La funzione urbanistica di Cintuzzo
Per la Jacobs "i centri urbani progettati senza tenere conto della vita dei suoi abitanti in nome di una pianificazione rigorosa e ordinata, non funzioneranno mai". «Bisogna uscire, e camminare – sottolinea la Jacobs – camminate e vedrete che molti dei presupposti sui quali si basano i progetti sono sbagliati. Vedrete, ad esempio, che un complesso civico valido e ben tenuto non necessariamente migliora anche ciò che lo circonda».
La mia è ovviamente un'incursione in terre sconosciute (salvo forse una vaga mappatura cromosomica), ma mi sarebbe piaciuto che Giacinto allungasse i suoi domini fin lì.

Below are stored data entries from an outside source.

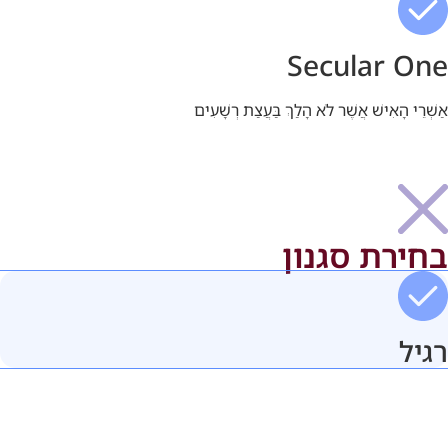
Secular One
אַשְׁרֵי הָאִישׁ אֲשֶׁר לֹא הָלַךְ בַּעֲצַת רְשָׁעִים
בחירת סגנון
רגיל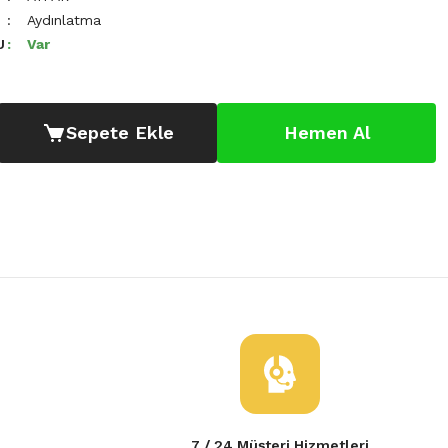
Aydınlatma
U
Var
Sepete Ekle
Hemen Al
7 / 24 Müşteri Hizmetleri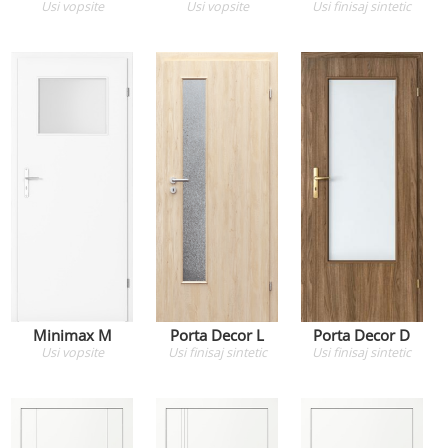
Usi
vopsite
Usi
vopsite
Usi
finisaj sintetic
Minimax M
Porta Decor L
Porta Decor D
Usi
vopsite
Usi
finisaj sintetic
Usi
finisaj sintetic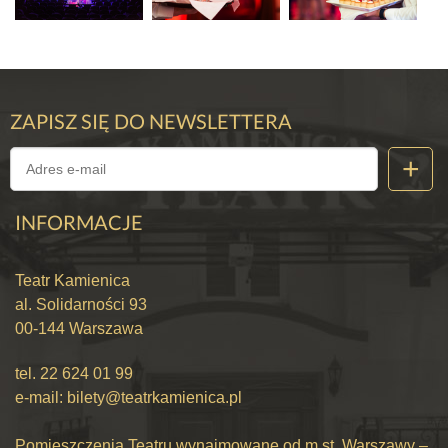
ZAPISZ SIĘ DO NEWSLETTERA
INFORMACJE
Teatr Kamienica
al. Solidarności 93
00-144 Warszawa
tel.
22 624 01 99
e-mail:
bilety@teatrkamienica.pl
Pomieszczenia Teatru wynajmowane od m.st. Warszawy –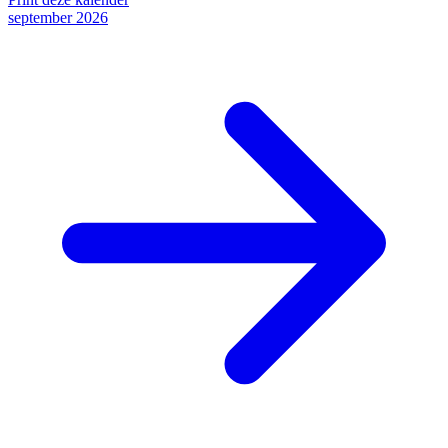
september 2026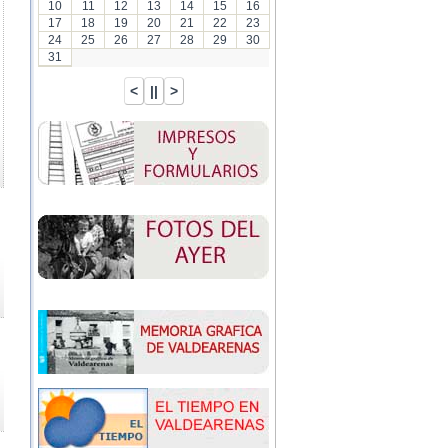
10
11
12
13
14
15
16
17
18
19
20
21
22
23
24
25
26
27
28
29
30
31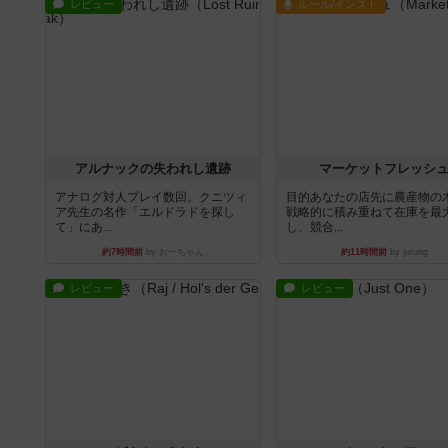
レビュー
ルール/インスト
アルナックの失われし遺跡
マーケットフレッシ
アナログ対人プレイ数回。クニツィ
目的あなたの店先に農産物の
ア先生の名作「エルドラドを探し
戦略的に積み重ねて在庫を最
て」にあ...
し、競合...
約7時間前
by おーちゃん
約11時間前
by jurong
レビュー
レビュー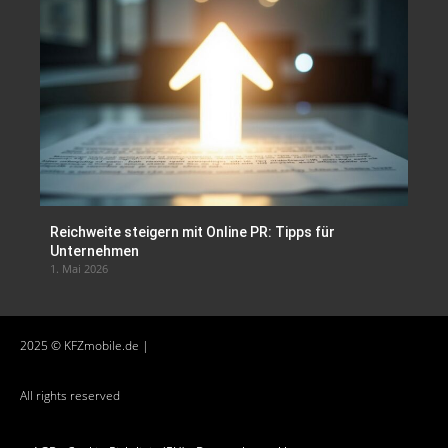
Reichweite steigern mit Online PR: Tipps für
Unternehmen
1. Mai 2026
2025 © KFZmobile.de |
All rights reserved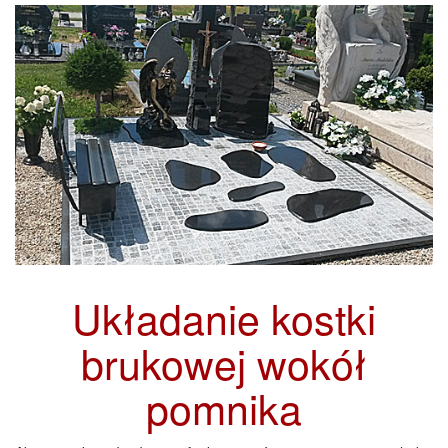
Układanie kostki
brukowej wokół
pomnika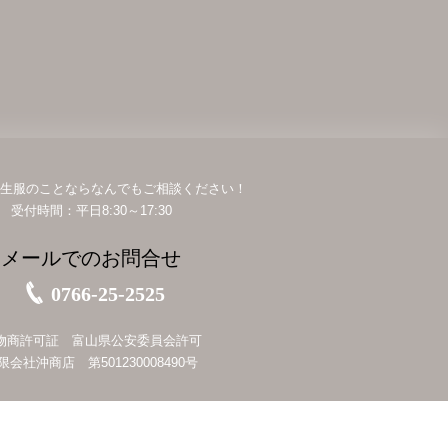
生服のことならなんでもご相談ください！
受付時間：平日8:30～17:30
メールでのお問合せ
0766-25-2525
物商許可証 富山県公安委員会許可
限会社沖商店 第501230008490号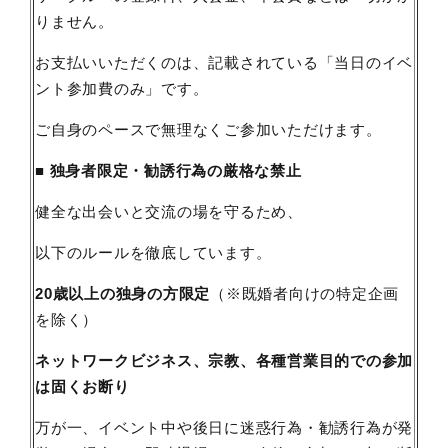
りません。
お支払いいただくのは、記載されている「当日のイベ
ント参加費のみ」です。
ご自身のペースで無理なくご参加いただけます。
■ 独身者限定・勧誘行為の厳格な禁止
健全な出会いと交流の場を守るため、
以下のルールを徹底しています。
20歳以上の独身の方限定
（※既婚者向けの特定企画
を除く）
ネットワークビジネス、宗教、各種営業目的での参加
は固くお断り
万が一、イベント中や後日に迷惑行為・勧誘行為が発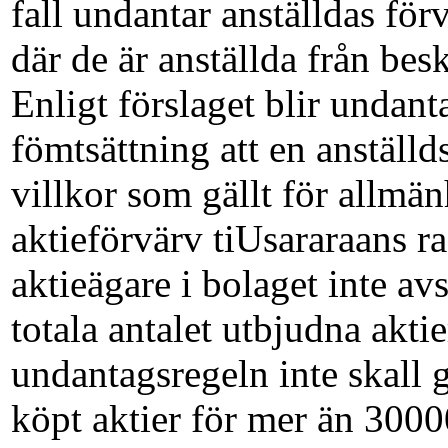
fall undantar anställ­das för
där de är anställda från bes
Enligt förslaget blir undant
fömt­sättning att en anställ
villkor som gällt för allmän
aktieförvärv tiUsararaans r
aktieägare i bolaget inte a
totala antalet utbjudna akti
undantagsregeln inte skall g
köpt aktier för mer än 3000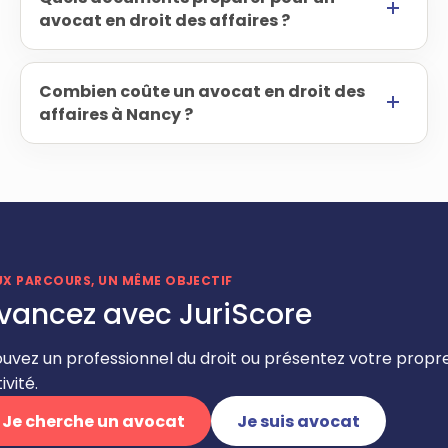
avocat en droit des affaires ?
Combien coûte un avocat en droit des
affaires à Nancy ?
UX PARCOURS, UN MÊME OBJECTIF
vancez avec JuriScore
ouvez un professionnel du droit ou présentez votre propr
ivité.
Je cherche un avocat
Je suis avocat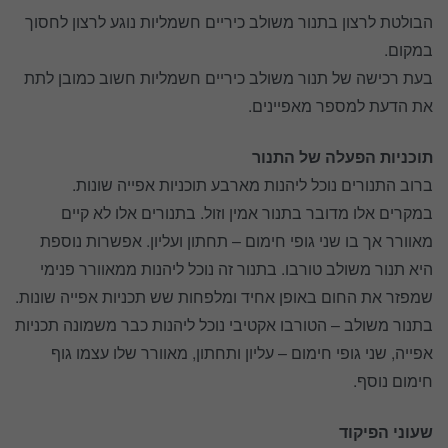
הבולטת לרצון בתנור משולב כיריים חשמליות נוגע לרצון לחסוך
במקום.
בעת רכישה של תנור משולב כיריים חשמליות חשוב כמובן לתת
את הדעת למספר מאפיינים.
תוכניות הפעלה של התנור
ברוב התנורים נוכל ליהנות מארבע תוכניות אפייה שונות.
במקרים אלו מדובר בתנור אמין וזול. בתנורים אלו לא קיים
מאוורר אך בו שני גופי חימום – תחתון ועליון. אפשרות נוספת
היא תנור משולב טורבו. בתנור זה נוכל ליהנות ממאוורר פנימי
שמפזר את החום באופן אחיד ומלפחות שש תכניות אפייה שונות.
בתנור משולב – הטורבו אקטיבי נוכל ליהנות כבר משמונה תכניות
אפייה, שני גופי חימום – עליון ותחתון, מאוורר שלו עצמו גוף
חימום נוסף.
שעוני הפיקוד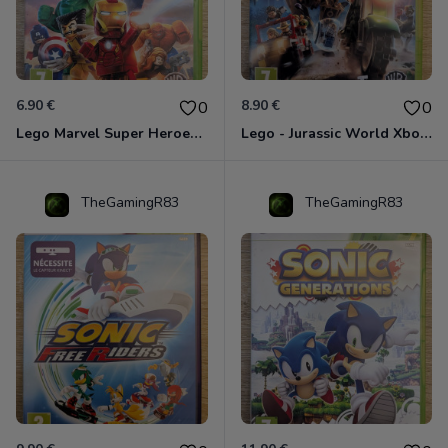
6.90 €
8.90 €
0
0
Lego Marvel Super Heroes Xbox 360
Lego - Jurassic World Xbox 360
TheGamingR83
TheGamingR83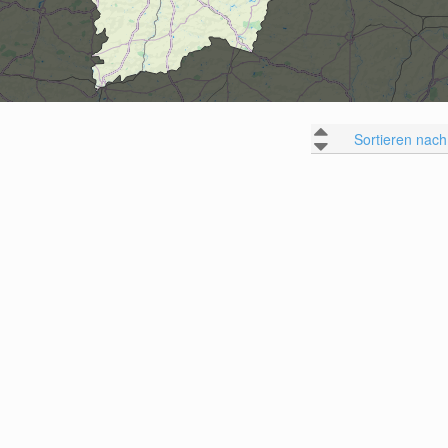
Sortieren nach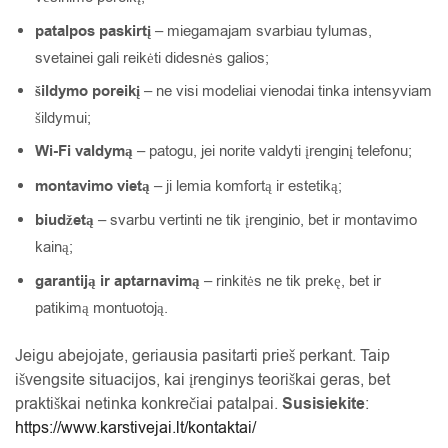
patalpos paskirtį
– miegamajam svarbiau tylumas,
svetainei gali reikėti didesnės galios;
šildymo poreikį
– ne visi modeliai vienodai tinka intensyviam
šildymui;
Wi-Fi valdymą
– patogu, jei norite valdyti įrenginį telefonu;
montavimo vietą
– ji lemia komfortą ir estetiką;
biudžetą
– svarbu vertinti ne tik įrenginio, bet ir montavimo
kainą;
garantiją ir aptarnavimą
– rinkitės ne tik prekę, bet ir
patikimą montuotoją.
Jeigu abejojate, geriausia pasitarti prieš perkant. Taip
išvengsite situacijos, kai įrenginys teoriškai geras, bet
praktiškai netinka konkrečiai patalpai.
Susisiekite
:
https://www.karstivejai.lt/kontaktai/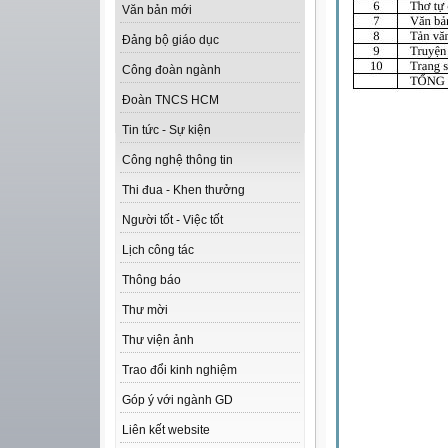
Văn bản mới
Đảng bộ giáo dục
Công đoàn ngành
Đoàn TNCS HCM
Tin tức - Sự kiện
Công nghệ thông tin
Thi đua - Khen thưởng
Người tốt - Việc tốt
Lịch công tác
Thông báo
Thư mời
Thư viện ảnh
Trao đổi kinh nghiệm
Góp ý với ngành GD
Liên kết website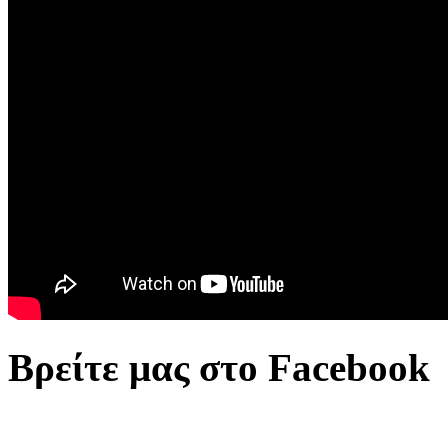
Βρείτε μας στο Facebook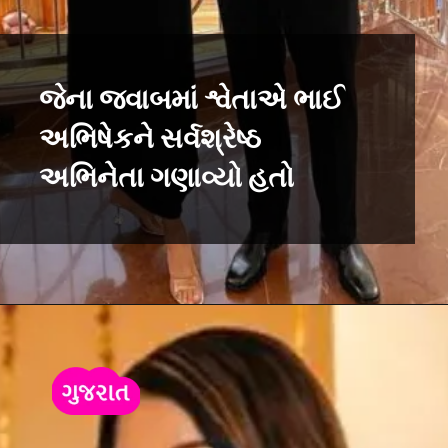
જેના જવાબમાં શ્વેતાએ ભાઈ
અભિષેકને સર્વશ્રેષ્ઠ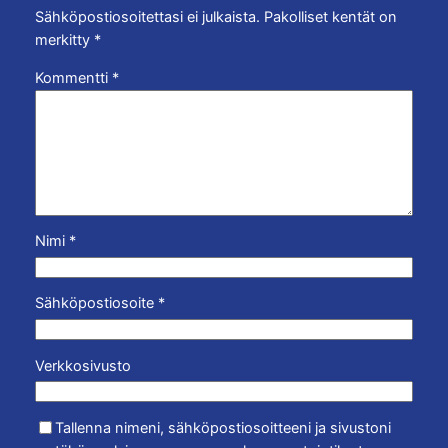
Sähköpostiosoitettasi ei julkaista.
Pakolliset kentät on
merkitty
*
Kommentti
*
Nimi
*
Sähköpostiosoite
*
Verkkosivusto
Tallenna nimeni, sähköpostiosoitteeni ja sivustoni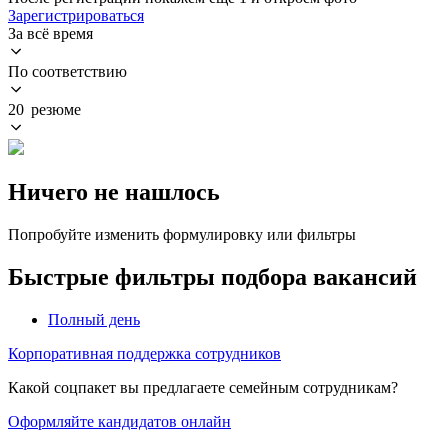
Зарегистрироваться
За всё время
По соответствию
20 резюме
Ничего не нашлось
Попробуйте изменить формулировку или фильтры
Быстрые фильтры подбора вакансий
Полный день
Корпоративная поддержка сотрудников
Какой соцпакет вы предлагаете семейным сотрудникам?
Оформляйте кандидатов онлайн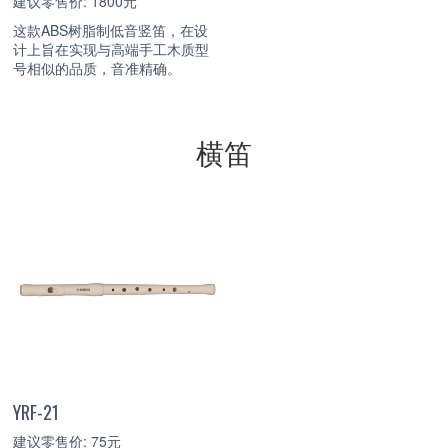
建议零售价: 1800元
这款ABS树脂制低音竖笛，在设
计上旨在实现与高端手工木质型
号相似的品质，音准精确。
横笛
YRF-21
建议零售价: 75元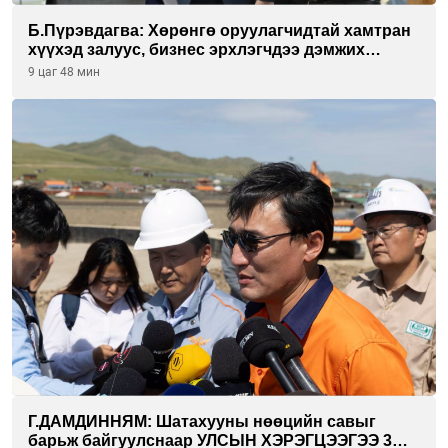
Б.Пүрэвдагва: Хөрөнгө оруулагчидтай хамтран
хүүхэд залуус, бизнес эрхлэгчдээ дэмжих
инкубатор төвүүдийг хотын захын
9 цаг 48 мин
хорооллуудад байгуулна
Г.ДАМДИННЯМ: Шатахууны нөөцийн савыг
барьж байгуулснаар УЛСЫН ХЭРЭГЦЭЭГЭЭ 3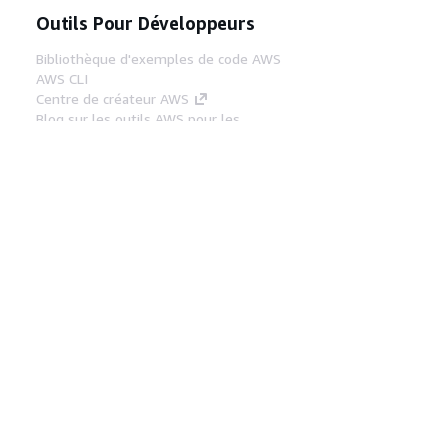
Outils Pour Développeurs
Bibliothèque d'exemples de code AWS
AWS CLI
Centre de créateur AWS
Blog sur les outils AWS pour les
développeurs
Liens Utiles
Téléchargez les documents du serveur MCP
AWS
Connectez-vous à la console AWS
AWS re:Post
Confidentialité
Conditions d'utilisation du
site
Préférences de cookies
© 2026,
Amazon Web Services, Inc. ou ses affiliés. Tous
droits réservés.
Français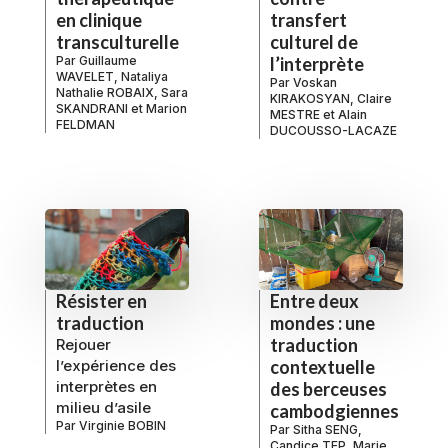
en clinique
transfert
transculturelle
culturel de
Par
Guillaume
l’interprète
WAVELET
,
Nataliya
Par
Voskan
Nathalie ROBAIX
,
Sara
KIRAKOSYAN
,
Claire
SKANDRANI
et
Marion
MESTRE
et
Alain
FELDMAN
DUCOUSSO-LACAZE
Résister en
Entre deux
traduction
mondes : une
traduction
Rejouer
l’expérience des
contextuelle
interprètes en
des berceuses
milieu d’asile
cambodgiennes
Par
Virginie BOBIN
Par
Sitha SENG
,
Candice TEP
,
Marie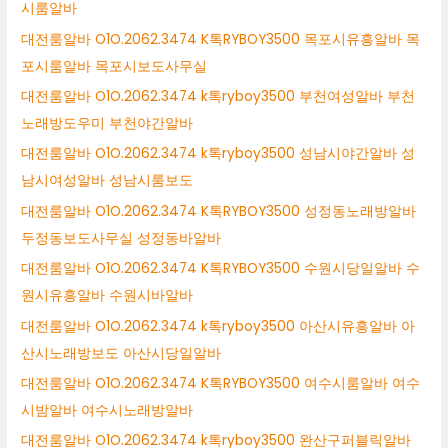
시룸알바
대전룸알바 O1O.2062.3474 K톡RYBOY3500 목포시유흥알바 목
포시룸알바 목포시보도사무실
대전룸알바 O1O.2062.3474 k톡ryboy3500 부천여성알바 부천
노래방도우미 부천야간알바
대전룸알바 O1O.2062.3474 k톡ryboy3500 성남시야간알바 성
남시여성알바 성남시룸보도
대전룸알바 O1O.2062.3474 K톡RYBOY3500 성정동노래방알바
두정동보도사무실 성정동바알바
대전룸알바 O1O.2062.3474 K톡RYBOY3500 수원시당일알바 수
원시유흥알바 수원시바알바
대전룸알바 O1O.2062.3474 k톡ryboy3500 아산시유흥알바 아
산시노래방보도 아산시당일알바
대전룸알바 O1O.2062.3474 K톡RYBOY3500 여수시룸알바 여수
시밤알바 여수시노래방알바
대전룸알바 O1O.2062.3474 k톡ryboy3500 완산구퍼블릭알바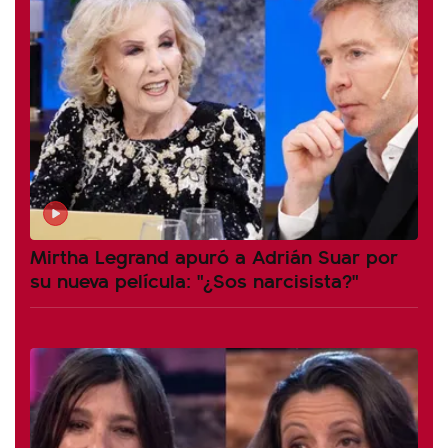
Mirtha Legrand apuró a Adrián Suar por
su nueva película: "¿Sos narcisista?"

Magari solo - con gli occhi al cielo e la cascietta sottobraccio - per mandare affanculo i fantasmi della libertà, gli snob, i fobici, i narcisi e i libertari tardivi. Ecco, confesso un fantasma; quello di Cintuzzo che a Gergeri, all'angolo del ponte "strallato", conversa amabilmente con Cacciari, Agamben e Barbero.
Pensiamo a Giacinto come a una topologia, perennemente "sulla soglia", del supermarket come della chiesa, che presenziava e ti accompagnava, forte di qualche entratura nell'alto dei cieli (Sant'Antonio, dell'Orto e non Sant'Antonio Abate o di Padova) l'unico degno di nominazione e di gloria. Presenziare e accompagnare, dici niente! Non voglio certo sminuirne il ruolo di uomo pio e la portata, ma nel mio caso (che attiene alla catena significante e dunque è "simbolico") si aggiunga che ho abitato per tanti anni di fronte la fontana di Giugno e dunque nei pressi della Standa, dove si recava quotidianamente mia madre e prim'ancora nonno Ciccio. E lui alle prese coi fardelli più pesanti. Poi, trasferitici a Vadue, Giacinto era lì con me, nella benedizione di chi ti da un passaggio (fino all'AIAS, poi lui proseguiva fino a Carolei). E poi, di nuovo, a Sant'Antonio dell'Orto, a Lacosa, nei pressi di Ascente Arredamenti. Una "passe" a passaggi, frutto di cose semplici, "centulire" poi magari pure uno o due euro per un cero e i morti degli altri, un sorriso e un saluto "a Donna Totonna e all'Ingegnere".
Chiesa di Sant’Antonio dell’Orto
Questa Chiesetta apparteneva al Convento di Santa Maria degli Angeli ed era attigua al fabbricato di detto Convento. Sull’altare maggiore è un pregevole affresco raffigurante la Madonna che allatta il Bambino, porta in alto la data “1621”; vi sono diverse statue e cioè quella della Madonna degli Angeli (al momento in fase di restauro), quella di Sant’Antonio di Padova e quella di Sant’Antonio Abate; una tela su cui è dipinto Sant’Ippolito e sotto si legge «Vincenzo Licciardone F.F.P.S.D.A.D. 1813» (anch’essa in fase di restauro).
In giro alle pareti della Chiesetta sono quattro dipinti su tela raffiguranti l’Annunciata, l’Assunta, l’Immacolata, l’Incoronazione di Maria SS.
Il soffitto in tavola, dipinto a vari disegni, ha nel centro un quadro su tela della Madonna del Latte. In una targa al di sopra della porta interna della Chiesetta è questa iscrizione «Abbellita ed ampliata come si vede dai suoi divoti 22 febbraio 1730».
Sul piccolo campanile sono collocate due campane, una porta incisa questa iscrizione: «A.D. 1911 – Alfonso Valentini da Dipignano – Francesco Bilotta Procuratore della Chiesa di S. Antonio degli Orti di Cosenza»; sull’altra campana si legge «A divozione di F.B. 1925».